--- Document section Enclosed Below ---

For Kcnk12, its transcript is expressed under physiological conditions in the NP1, NP2 and NP3 subpopulations of non-peptidergic nociceptor neurons, as well as in the PEP1 subpopulation of peptidergic nociceptor neurons to a lesser extent. It was also found expressed in the 3 subpopulations detected in DRG samples from mice with sciatic lesions: “NP Atf3”, “PEP Atf3” and “C-LTMR Atf3”. Kcnk13 expression is generally lower in physiological conditions and appears to be restricted to the NP1 and C-LTMR populations. However, it appears to be slightly over-expressed in equivalent neuropathic pain-specific populations, i.e. “NP Atf3” and “C-LTMR Atf3”.
These expression profiles suggest overexpression of Kcnk12, and to a lesser extent Kcnk13, in the neuropathic pain model. To test this hypothesis statistically, the pseudobulk differential analysis approach seemed appropriate, given the availability of biological replicates in the integrated dataset.

--- End of Enclosed Document section ---
--- Material provided Enclosed Below ---

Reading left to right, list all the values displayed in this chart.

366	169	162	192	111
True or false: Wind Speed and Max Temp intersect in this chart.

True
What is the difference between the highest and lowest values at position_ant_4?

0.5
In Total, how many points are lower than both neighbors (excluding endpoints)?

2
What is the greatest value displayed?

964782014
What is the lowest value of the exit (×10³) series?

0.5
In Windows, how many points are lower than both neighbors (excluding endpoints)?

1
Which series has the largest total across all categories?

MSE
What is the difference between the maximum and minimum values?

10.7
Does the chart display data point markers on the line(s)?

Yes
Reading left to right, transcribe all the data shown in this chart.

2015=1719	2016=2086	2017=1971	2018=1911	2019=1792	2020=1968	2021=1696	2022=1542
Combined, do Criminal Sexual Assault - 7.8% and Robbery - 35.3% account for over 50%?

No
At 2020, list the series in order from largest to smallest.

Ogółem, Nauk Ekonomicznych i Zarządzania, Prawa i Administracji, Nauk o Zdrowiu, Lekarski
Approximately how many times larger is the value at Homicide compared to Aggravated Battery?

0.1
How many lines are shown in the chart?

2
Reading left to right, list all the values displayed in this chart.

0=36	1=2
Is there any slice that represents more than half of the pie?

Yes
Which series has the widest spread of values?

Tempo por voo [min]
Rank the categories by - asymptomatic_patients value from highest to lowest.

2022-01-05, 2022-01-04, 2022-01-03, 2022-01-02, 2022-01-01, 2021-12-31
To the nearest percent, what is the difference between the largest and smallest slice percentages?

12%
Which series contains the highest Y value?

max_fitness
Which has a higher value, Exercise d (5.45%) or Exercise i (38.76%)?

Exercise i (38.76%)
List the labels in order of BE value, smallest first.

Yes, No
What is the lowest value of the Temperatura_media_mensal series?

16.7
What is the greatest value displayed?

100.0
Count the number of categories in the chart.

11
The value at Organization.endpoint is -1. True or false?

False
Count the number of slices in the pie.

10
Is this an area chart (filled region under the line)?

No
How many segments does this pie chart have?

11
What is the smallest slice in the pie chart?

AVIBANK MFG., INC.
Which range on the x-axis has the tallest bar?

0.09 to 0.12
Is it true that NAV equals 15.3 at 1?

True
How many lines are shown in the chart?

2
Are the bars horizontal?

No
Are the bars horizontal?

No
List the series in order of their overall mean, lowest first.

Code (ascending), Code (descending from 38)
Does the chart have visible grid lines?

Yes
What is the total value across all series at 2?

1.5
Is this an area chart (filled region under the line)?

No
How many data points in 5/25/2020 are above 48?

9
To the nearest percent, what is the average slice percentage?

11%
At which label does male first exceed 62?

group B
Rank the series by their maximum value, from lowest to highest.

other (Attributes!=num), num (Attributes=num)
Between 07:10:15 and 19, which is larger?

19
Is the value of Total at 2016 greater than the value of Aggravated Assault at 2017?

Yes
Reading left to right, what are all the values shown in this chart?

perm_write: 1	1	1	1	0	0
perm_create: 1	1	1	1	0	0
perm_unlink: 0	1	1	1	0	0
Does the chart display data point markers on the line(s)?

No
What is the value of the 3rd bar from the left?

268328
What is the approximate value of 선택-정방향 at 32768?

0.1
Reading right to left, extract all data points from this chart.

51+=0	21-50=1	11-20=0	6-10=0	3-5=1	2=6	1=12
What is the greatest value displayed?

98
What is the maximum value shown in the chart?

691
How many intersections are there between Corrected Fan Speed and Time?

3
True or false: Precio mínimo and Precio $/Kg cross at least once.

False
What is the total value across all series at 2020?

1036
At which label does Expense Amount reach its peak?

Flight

--- End of Enclosed Material provided ---

• Exercise requirements
a. According to the passage on Kcnk12 and Kcnk13 expression, why was the pseudobulk differential analysis approach considered appropriate for testing the overexpression hypothesis?
b. In the passage on Kcnk12 and Kcnk13 expression, which neuron populations is Kcnk13 expression restricted to under physiological conditions?
c. Continue the passage on Kcnk12 and Kcnk13 expression in sensory neuron subpopulations.

• Answers given
a. It seemed appropriate because the integrated dataset contained biological replicates, which made a pseudobulk differential analysis feasible for statistically testing whether Kcnk12, and to a lesser extent Kcnk13, are overexpressed in the neuropathic pain model.

b. The NP1 and C-LTMR populations.

c.
To perform this differential analysis, cells from the 3 neuropathic pain-specific subpopulations were grouped for each sample with their associated physiological population (NP1/NP2/NP3 for Atf3 NPs, PEP1/PEP2/PEP3 for Atf3 PEPs and C-LTMR for Atf3 C-LTMRs). Their raw counts were then aggregated to form pseudobulks. For each of the 3 subsets of neurons (NPs, PEPs and C-LTMRs) we obtained 4 control samples (1 for each dataset), 3 SNI 6h and 3 SNI 24h samples (datasets 1,2 and 3), 2 SNI 2d, SNI 7d and SNI 14d samples (datasets 1 and 3) and 1 SNI 28d sample. To compare the control samples with a sufficient number of pathological samples, a “peak” SNI condition was created by grouping together the samples for which the highest proportions of populations associated with the RAGs signature were observed, i.e. the SNI 24h, SNI 2d and SNI 7d conditions.
The differential expression between the 4 control samples and the 7 SNI “peak” samples, represented in a boxplot, indicates that Kcnk12 is statistically overexpressed in neuropathic pain condition in PEP neurons. A trend of Kcnk13 overexpression is also observed in this same population.
If we look at the results of the differential analyses carried out on each of the 3 neuron subpopulations, we see that other genes encoding K2P-type potassium channels are differentially expressed in the SNI model: Kcnk18 is down-regulated in PEPs and Kcnk16 is over-expressed in all 3 subpopulations.
Visualizing the integrated dataset via a web application
The integrated and analyzed dataset corresponding to all the DRG neurons sequenced by Wang et al. can be viewed via a web application. In this application, gene expression can be visualized as FeaturePlot, ViolinPlot/Boxplot and DotPlot/Heatmap, with the option of grouping cells by population or condition.